Modelling can’t go backwards to traditional macro-econometrics. First, the Lucas critique in the 1970s argued that, when economic policy changed, previous economic relationships would also change, making the existing models redundant. Consequently, the theory went, macroeconomic models had to be built from the bottom-up, based on microeconomic foundations. The Lucas critique thus laid the foundations for DSGE models.
Second, the practical experience of large-scale macroeconomic models was that the coefficients were unstable or failed to capture the true economic relationships. The world is simply far too complex, with dynamic feedback effects. And no model run is ever published raw. Every forecast you see based on an econometric model has the human touch, with the result being adjusted to accord with the expectations of the modellers.

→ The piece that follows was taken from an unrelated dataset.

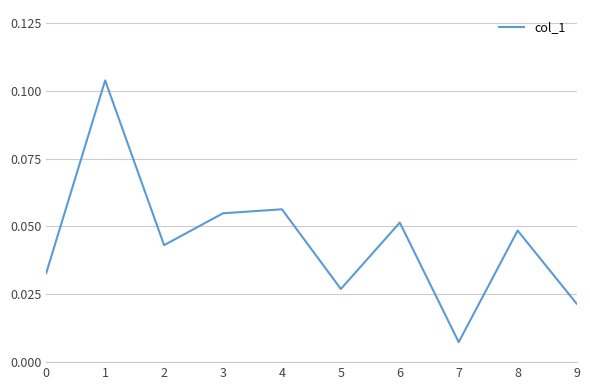

Is it true that the value at 3 is 0.0?

False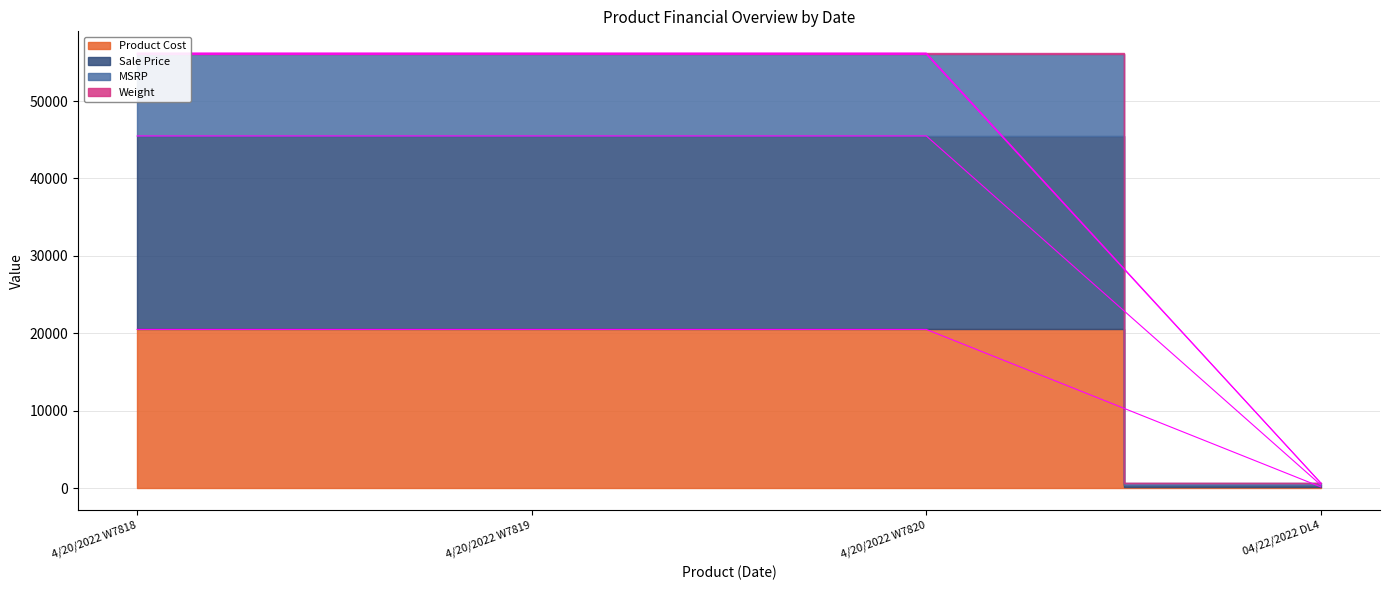

What is the label of the 4th point from the left?

04/22/2022 DL4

So modelling can’t go backwards to traditional modelling, but I doubt it can go forward with DSGE models either. DSGE models are just far too stylised, with so-called optimising representative agents. The real world is replete with distortions that can’t be captured in a DSGE model. These models titillate academia and central bank economists, but they are notoriously absent from hedge funds and investment banks. The proof of the pudding is in the eating, and DSGE models would be everywhere in the private sector if they delivered accurate views of the future. But they’re not, and they don’t.
The world is simply too complex for a model, and yet we still thirst to know what the future holds. People are both unbelieving and fascinated by forecasts. The problem is obvious and longstanding, but financial markets still require a view(s) of the future. My guess is that markets are reluctant swallowers of traditional sources, but think they have no alternative. It then becomes a strategic game: I don’t need a perfect forecast, just a better insight than my competitors.
Where do we go from here? I think there are three options. First, there could be a continuation of the status quo. The DSGE approach is so embedded in academia and central banks that we could just see more of the same, for some time to come. Second, there could be a pronounced shift towards a far more complex modelling approach, based on decision-making under uncertainty. However, this would be a very numbers-orientated approach and the story behind the numbers wouldn’t necessarily be clear. Third, there could be a shift towards a much simpler approach using scenarios and stories, based on what I call a “macro moot”. A moot is a mock trial where a proposition is tested to destruction, in order to help identify probabilities and potential triggers for alternative scenarios.
Following this approach, will the future of forecasting be based simply on wide reading and deep thought, producing far greater emphasis on the “stories”?